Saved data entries
• • • • • • •
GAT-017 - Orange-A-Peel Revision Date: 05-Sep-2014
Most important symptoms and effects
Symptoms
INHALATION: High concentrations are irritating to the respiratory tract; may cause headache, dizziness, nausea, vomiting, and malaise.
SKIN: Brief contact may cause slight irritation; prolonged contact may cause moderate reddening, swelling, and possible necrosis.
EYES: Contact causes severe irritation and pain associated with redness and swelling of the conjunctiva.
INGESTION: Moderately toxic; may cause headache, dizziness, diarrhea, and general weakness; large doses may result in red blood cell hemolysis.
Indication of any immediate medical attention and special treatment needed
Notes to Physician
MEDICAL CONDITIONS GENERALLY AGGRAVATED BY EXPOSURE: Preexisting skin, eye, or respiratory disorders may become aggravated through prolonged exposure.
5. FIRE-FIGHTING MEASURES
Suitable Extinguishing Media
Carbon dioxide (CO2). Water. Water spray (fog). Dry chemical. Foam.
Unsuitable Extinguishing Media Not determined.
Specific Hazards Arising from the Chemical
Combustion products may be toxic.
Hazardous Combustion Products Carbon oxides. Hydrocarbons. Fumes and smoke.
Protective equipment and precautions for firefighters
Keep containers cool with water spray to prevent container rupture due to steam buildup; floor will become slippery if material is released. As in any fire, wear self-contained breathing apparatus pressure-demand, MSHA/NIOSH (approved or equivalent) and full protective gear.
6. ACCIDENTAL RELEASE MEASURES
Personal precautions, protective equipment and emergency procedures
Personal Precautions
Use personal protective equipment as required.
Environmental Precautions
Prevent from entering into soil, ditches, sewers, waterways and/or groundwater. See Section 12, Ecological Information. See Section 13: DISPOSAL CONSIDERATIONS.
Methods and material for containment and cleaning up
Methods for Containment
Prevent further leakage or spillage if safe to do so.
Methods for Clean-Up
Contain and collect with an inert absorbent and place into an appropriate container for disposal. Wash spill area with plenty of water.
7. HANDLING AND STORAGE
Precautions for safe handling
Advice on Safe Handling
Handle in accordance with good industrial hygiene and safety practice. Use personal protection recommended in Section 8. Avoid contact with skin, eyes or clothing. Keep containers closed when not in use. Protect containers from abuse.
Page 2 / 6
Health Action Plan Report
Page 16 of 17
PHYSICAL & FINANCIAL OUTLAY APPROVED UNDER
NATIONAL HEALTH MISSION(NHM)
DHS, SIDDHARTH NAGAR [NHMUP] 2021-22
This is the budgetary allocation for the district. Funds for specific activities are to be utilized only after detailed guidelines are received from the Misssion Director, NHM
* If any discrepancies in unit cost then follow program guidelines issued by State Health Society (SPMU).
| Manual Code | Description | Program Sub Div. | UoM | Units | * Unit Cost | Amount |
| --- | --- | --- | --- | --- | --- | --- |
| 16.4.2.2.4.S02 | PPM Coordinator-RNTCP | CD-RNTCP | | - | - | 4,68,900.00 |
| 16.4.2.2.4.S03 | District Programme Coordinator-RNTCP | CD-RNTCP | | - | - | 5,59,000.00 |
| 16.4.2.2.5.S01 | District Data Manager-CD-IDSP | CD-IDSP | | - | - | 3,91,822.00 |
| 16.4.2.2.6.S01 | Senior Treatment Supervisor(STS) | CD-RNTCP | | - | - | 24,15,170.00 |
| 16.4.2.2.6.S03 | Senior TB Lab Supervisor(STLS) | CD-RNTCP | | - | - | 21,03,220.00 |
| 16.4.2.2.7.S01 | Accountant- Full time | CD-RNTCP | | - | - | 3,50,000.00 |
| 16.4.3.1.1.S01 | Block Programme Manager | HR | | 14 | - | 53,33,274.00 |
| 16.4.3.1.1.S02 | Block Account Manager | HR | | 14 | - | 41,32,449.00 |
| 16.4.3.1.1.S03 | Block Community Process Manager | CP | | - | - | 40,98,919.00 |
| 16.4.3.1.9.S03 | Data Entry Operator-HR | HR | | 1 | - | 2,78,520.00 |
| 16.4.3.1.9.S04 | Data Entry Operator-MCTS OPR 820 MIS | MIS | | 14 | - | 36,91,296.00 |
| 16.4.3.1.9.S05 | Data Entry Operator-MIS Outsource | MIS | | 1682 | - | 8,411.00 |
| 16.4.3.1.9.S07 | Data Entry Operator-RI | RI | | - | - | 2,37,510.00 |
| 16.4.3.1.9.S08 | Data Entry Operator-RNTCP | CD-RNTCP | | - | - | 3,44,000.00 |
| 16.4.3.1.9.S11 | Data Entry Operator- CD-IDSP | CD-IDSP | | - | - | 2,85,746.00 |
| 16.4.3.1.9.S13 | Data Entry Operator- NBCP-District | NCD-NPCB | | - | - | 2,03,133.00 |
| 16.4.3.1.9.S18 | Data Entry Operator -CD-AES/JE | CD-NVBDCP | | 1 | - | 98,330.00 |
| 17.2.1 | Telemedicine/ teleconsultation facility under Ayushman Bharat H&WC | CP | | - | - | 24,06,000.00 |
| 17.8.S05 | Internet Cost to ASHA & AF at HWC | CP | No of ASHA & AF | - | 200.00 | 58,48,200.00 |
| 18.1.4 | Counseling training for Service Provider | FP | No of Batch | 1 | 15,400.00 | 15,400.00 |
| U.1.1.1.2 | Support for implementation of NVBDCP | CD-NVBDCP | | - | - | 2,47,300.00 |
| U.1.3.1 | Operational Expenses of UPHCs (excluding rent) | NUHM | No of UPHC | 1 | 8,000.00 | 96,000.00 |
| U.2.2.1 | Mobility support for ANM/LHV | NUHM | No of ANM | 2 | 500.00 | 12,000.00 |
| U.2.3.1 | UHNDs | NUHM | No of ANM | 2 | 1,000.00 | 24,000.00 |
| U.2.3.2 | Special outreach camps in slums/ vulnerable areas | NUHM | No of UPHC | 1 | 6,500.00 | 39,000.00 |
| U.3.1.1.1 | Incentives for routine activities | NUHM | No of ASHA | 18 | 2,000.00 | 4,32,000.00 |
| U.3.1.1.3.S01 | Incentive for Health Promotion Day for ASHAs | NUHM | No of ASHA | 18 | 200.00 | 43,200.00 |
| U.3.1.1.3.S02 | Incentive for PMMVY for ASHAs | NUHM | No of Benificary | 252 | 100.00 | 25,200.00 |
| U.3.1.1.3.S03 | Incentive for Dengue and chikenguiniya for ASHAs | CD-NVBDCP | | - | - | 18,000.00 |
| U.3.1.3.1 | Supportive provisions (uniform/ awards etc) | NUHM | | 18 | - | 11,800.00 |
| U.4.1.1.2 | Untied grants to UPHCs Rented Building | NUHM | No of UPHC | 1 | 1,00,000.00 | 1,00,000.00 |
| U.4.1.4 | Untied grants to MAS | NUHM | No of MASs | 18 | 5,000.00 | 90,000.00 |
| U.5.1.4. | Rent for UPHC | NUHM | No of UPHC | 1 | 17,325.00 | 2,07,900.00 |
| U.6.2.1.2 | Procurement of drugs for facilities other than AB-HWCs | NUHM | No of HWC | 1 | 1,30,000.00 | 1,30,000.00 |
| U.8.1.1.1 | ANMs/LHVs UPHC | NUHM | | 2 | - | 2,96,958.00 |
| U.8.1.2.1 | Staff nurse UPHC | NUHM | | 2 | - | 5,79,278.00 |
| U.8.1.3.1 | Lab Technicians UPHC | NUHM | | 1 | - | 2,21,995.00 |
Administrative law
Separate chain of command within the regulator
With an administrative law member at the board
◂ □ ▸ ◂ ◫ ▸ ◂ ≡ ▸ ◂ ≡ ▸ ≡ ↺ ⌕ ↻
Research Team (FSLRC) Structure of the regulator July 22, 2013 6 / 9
• • • • • • •
Only the lines from the first line of the records through the line with "Personal precautions, protective" should be reproduced, exactly and with nothing added.

GAT-017 - Orange-A-Peel Revision Date: 05-Sep-2014
Most important symptoms and effects
Symptoms
INHALATION: High concentrations are irritating to the respiratory tract; may cause headache, dizziness, nausea, vomiting, and malaise.
SKIN: Brief contact may cause slight irritation; prolonged contact may cause moderate reddening, swelling, and possible necrosis.
EYES: Contact causes severe irritation and pain associated with redness and swelling of the conjunctiva.
INGESTION: Moderately toxic; may cause headache, dizziness, diarrhea, and general weakness; large doses may result in red blood cell hemolysis.
Indication of any immediate medical attention and special treatment needed
Notes to Physician
MEDICAL CONDITIONS GENERALLY AGGRAVATED BY EXPOSURE: Preexisting skin, eye, or respiratory disorders may become aggravated through prolonged exposure.
5. FIRE-FIGHTING MEASURES
Suitable Extinguishing Media
Carbon dioxide (CO2). Water. Water spray (fog). Dry chemical. Foam.
Unsuitable Extinguishing Media Not determined.
Specific Hazards Arising from the Chemical
Combustion products may be toxic.
Hazardous Combustion Products Carbon oxides. Hydrocarbons. Fumes and smoke.
Protective equipment and precautions for firefighters
Keep containers cool with water spray to prevent container rupture due to steam buildup; floor will become slippery if material is released. As in any fire, wear self-contained breathing apparatus pressure-demand, MSHA/NIOSH (approved or equivalent) and full protective gear.
6. ACCIDENTAL RELEASE MEASURES
Personal precautions, protective equipment and emergency procedures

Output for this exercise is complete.